[Read about Sunday, Monday, Tuesday and Wednesday in Part 1.]
Thursday: Skyping Lessons
Last Spring, I received an email from a teacher in Nigeria who saw my website and wanted to teach my program in Lagos. He had no money to bring me over for a residency. I didn’t have time to go or I would have looked for a grant to get there. The more he told me about his culture and how he saw the program benefitting his students, the more I knew I had to find a way to make it happen. Enter technology!
Understand that this was quite a shock for me. I am the ‘anti-tech!” I don’t use a lot of technology for my lessons which are experiential and tactile by nature. While we started corresponding via email, it wasn’t the same as face to face contact. We started having Skype sessions where I taught him professional development and the tools and lessons for my elocution program.
Today’s Skype session lasts 40 minutes (only as long as his internet minutes allow.) The school he teaches in does not have any technology which would permit me to have direct contact with his students. It has been a wonderful lesson for me in letting go. He is so passionate and respectful about the program. While I can understand and respect his culture, I haven’t lived it. He has to infuse his experience and adapt my program so it meets his students’ needs. I know he is doing a wonderful job! The program is now in its second term.
Friday: Character Education
So many elementary educators are asking for character education units. Today, I am in a fourth grade class using an acting exercise to get the students to feel what it is like to be on both sides of the bullying and peer pressure equation. There are four different scenarios. For each one, there is one student in the center of a circle of students.
The students in the circle start verbally trying to persuade the person in the center to join the group by doing something wrong. The person in the center has to start by listening to the group. Then they have to stand up for what’s right by speaking up. With scenarios centering on hurtful words, stealing dares, returning a wallet, etc., these students were stellar. Some of the boys were far too comfortable with their role in the outer circle so when the tables were turned on them it was good to see them react with thought and care.
When the class was back in their seats, a short demonstration by one group was watched by all. The central boy spoke with a speech impediment where he swapped an “r” sound for a “w”. Eric became Ewic. A girl I was near in the audience instantly rolled her eyes and chuckled under her breadth repeating “Ewic” very softly to herself. I don’t think anyone else heard or caught her reaction with what was going on so I didn’t want to bring this to the group’s attention. It was a gut level reaction on her part which left me wondering if she understood the lesson.
Saturday: Creative Readers
Saturday morning I teach an inclusive multi-sensory literacy program at my local library which I created for SEPTA (Special Education PTA.) It was hoped that children whose needs could only be met by being schooled outside the district would have an opportunity to experience a class in their community with some of their peers.
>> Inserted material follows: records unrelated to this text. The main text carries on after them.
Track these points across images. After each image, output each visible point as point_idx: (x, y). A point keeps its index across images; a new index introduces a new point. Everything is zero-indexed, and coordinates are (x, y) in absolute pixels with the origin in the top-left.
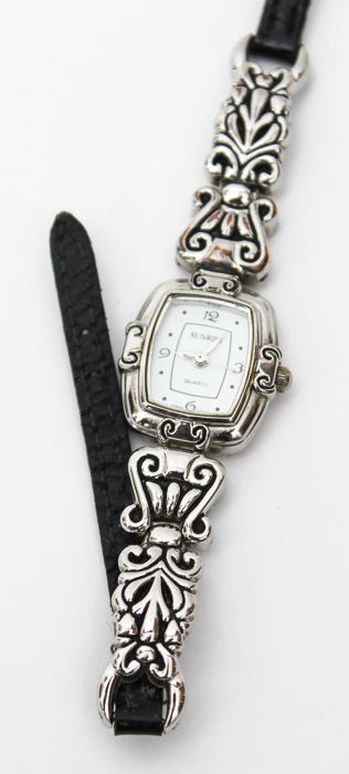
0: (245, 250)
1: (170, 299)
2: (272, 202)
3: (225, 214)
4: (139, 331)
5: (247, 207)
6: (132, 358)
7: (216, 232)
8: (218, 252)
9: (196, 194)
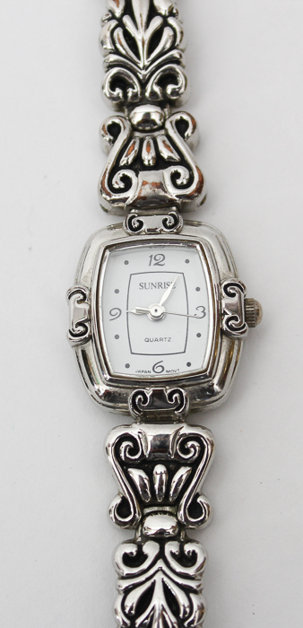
0: (175, 176)
1: (108, 253)
2: (189, 115)
3: (142, 141)
4: (82, 297)
5: (163, 127)
6: (81, 329)
7: (138, 165)
8: (147, 187)
9: (103, 128)
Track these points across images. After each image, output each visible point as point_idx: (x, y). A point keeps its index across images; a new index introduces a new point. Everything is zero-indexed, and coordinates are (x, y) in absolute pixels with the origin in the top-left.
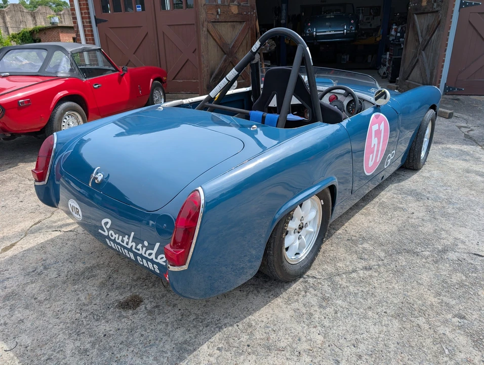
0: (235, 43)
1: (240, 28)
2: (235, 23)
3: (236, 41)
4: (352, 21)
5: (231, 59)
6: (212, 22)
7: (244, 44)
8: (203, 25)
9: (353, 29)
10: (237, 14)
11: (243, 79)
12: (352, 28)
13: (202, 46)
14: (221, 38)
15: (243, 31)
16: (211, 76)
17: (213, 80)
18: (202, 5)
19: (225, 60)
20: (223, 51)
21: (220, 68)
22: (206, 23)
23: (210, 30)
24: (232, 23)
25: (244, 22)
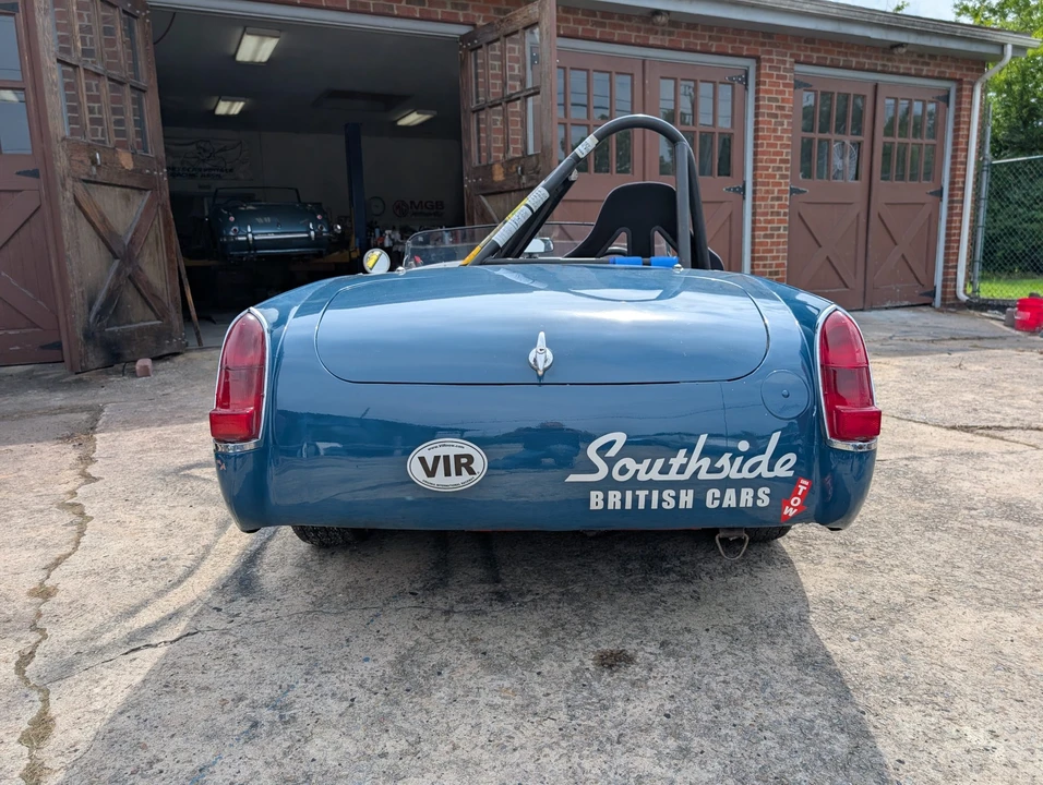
0: (134, 234)
1: (140, 202)
2: (128, 190)
3: (136, 230)
4: (319, 217)
5: (129, 270)
6: (84, 181)
7: (151, 239)
8: (63, 185)
9: (324, 230)
10: (132, 171)
11: (158, 319)
12: (322, 228)
13: (64, 234)
14: (104, 220)
15: (147, 209)
16: (90, 309)
17: (96, 317)
18: (59, 139)
19: (118, 273)
20: (111, 250)
21: (109, 289)
22: (69, 182)
23: (80, 198)
24: (124, 190)
25: (146, 190)
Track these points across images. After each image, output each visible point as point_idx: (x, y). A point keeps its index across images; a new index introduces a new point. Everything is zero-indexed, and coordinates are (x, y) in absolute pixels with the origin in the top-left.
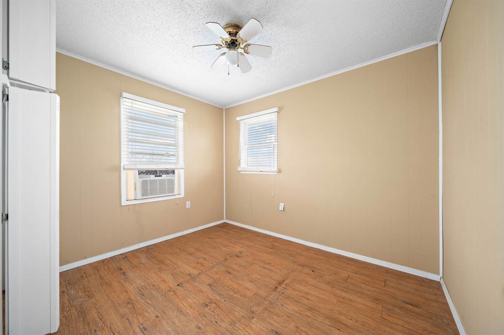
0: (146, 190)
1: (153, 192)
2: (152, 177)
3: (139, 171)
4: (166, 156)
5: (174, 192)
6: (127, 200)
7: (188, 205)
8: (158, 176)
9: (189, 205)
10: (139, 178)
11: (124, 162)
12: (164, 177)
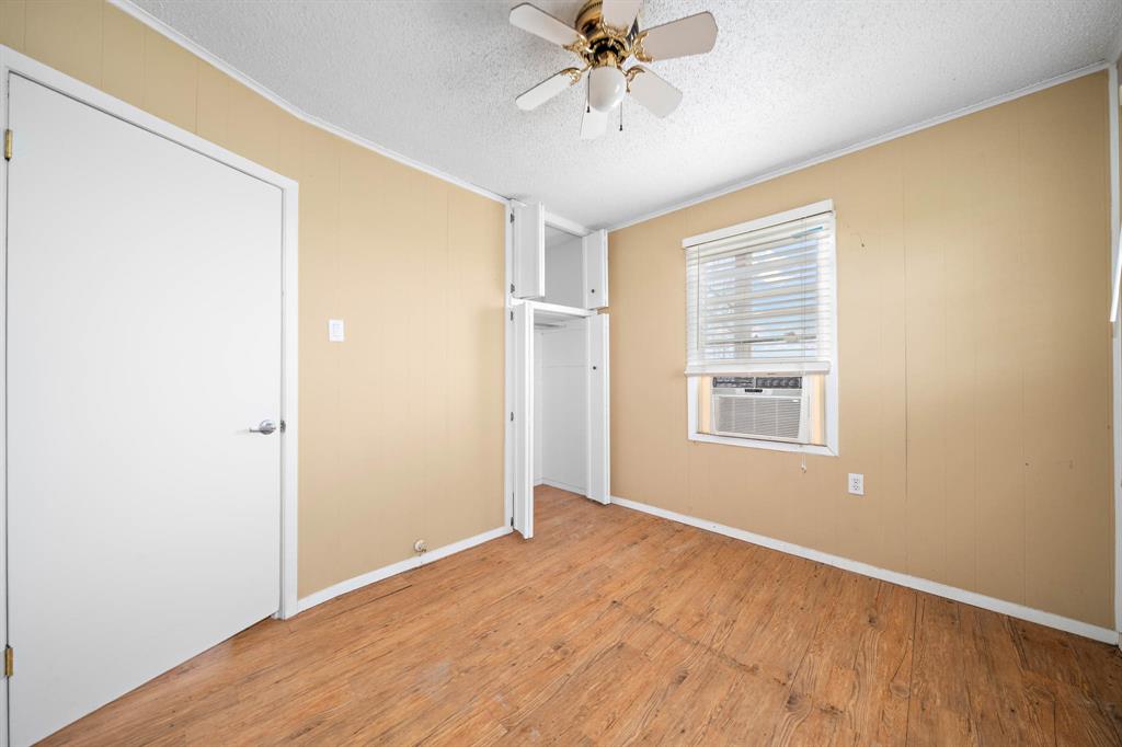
0: (728, 418)
1: (744, 426)
2: (740, 392)
3: (715, 378)
4: (788, 343)
5: (796, 435)
6: (699, 433)
7: (856, 483)
8: (751, 391)
9: (861, 485)
10: (714, 392)
11: (693, 363)
12: (768, 393)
We have elementary students with physical challenges, learning challenges, some on the autism spectrum, some non-verbal and then, as it is an inclusion program, we have some whose only challenge may be to accept being in a class with special needs children. The elementary students, for the most part, approach their theatrical tasks with abandon as they have very few inhibitions. Their high school volunteer buddies, who are there to support and model all activities, however, have a much harder time not looking at themselves or worrying what their peers may think. I am there to focus on and serve the needs of the younger students. Each week, I find myself wondering if I have done enough to address the needs of the older students as well.